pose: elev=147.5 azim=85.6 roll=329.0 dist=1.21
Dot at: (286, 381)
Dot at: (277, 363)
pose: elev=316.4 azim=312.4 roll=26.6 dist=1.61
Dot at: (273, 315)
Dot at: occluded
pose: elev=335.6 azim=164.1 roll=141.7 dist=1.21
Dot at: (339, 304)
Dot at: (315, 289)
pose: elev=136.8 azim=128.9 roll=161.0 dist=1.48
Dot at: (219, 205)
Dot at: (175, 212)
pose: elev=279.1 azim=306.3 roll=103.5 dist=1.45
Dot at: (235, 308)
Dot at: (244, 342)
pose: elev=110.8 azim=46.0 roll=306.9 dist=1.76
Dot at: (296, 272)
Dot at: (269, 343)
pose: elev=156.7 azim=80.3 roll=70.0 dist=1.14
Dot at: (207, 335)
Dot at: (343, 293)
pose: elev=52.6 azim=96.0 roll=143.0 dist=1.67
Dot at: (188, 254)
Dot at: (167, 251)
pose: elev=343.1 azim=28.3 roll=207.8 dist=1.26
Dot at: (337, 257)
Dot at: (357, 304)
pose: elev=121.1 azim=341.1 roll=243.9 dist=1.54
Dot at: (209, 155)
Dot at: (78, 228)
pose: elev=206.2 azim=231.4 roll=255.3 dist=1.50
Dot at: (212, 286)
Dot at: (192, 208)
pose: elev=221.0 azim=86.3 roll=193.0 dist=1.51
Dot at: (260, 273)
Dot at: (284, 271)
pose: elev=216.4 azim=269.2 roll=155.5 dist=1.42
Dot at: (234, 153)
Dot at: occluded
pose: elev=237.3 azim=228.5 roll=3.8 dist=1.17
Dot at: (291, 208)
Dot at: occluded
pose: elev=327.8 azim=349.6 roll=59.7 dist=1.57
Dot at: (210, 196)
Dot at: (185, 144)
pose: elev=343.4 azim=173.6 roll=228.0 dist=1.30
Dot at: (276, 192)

*****

Render the records above as a numbered list, leaving out any blank lines.

* Solution below:
1. pose: elev=147.5 azim=85.6 roll=329.0 dist=1.21
2. Dot at: (286, 381)
3. Dot at: (277, 363)
4. pose: elev=316.4 azim=312.4 roll=26.6 dist=1.61
5. Dot at: (273, 315)
6. Dot at: occluded
7. pose: elev=335.6 azim=164.1 roll=141.7 dist=1.21
8. Dot at: (339, 304)
9. Dot at: (315, 289)
10. pose: elev=136.8 azim=128.9 roll=161.0 dist=1.48
11. Dot at: (219, 205)
12. Dot at: (175, 212)
13. pose: elev=279.1 azim=306.3 roll=103.5 dist=1.45
14. Dot at: (235, 308)
15. Dot at: (244, 342)
16. pose: elev=110.8 azim=46.0 roll=306.9 dist=1.76
17. Dot at: (296, 272)
18. Dot at: (269, 343)
19. pose: elev=156.7 azim=80.3 roll=70.0 dist=1.14
20. Dot at: (207, 335)
21. Dot at: (343, 293)
22. pose: elev=52.6 azim=96.0 roll=143.0 dist=1.67
23. Dot at: (188, 254)
24. Dot at: (167, 251)
25. pose: elev=343.1 azim=28.3 roll=207.8 dist=1.26
26. Dot at: (337, 257)
27. Dot at: (357, 304)
28. pose: elev=121.1 azim=341.1 roll=243.9 dist=1.54
29. Dot at: (209, 155)
30. Dot at: (78, 228)
31. pose: elev=206.2 azim=231.4 roll=255.3 dist=1.50
32. Dot at: (212, 286)
33. Dot at: (192, 208)
34. pose: elev=221.0 azim=86.3 roll=193.0 dist=1.51
35. Dot at: (260, 273)
36. Dot at: (284, 271)
37. pose: elev=216.4 azim=269.2 roll=155.5 dist=1.42
38. Dot at: (234, 153)
39. Dot at: occluded
40. pose: elev=237.3 azim=228.5 roll=3.8 dist=1.17
41. Dot at: (291, 208)
42. Dot at: occluded
43. pose: elev=327.8 azim=349.6 roll=59.7 dist=1.57
44. Dot at: (210, 196)
45. Dot at: (185, 144)
46. pose: elev=343.4 azim=173.6 roll=228.0 dist=1.30
47. Dot at: (276, 192)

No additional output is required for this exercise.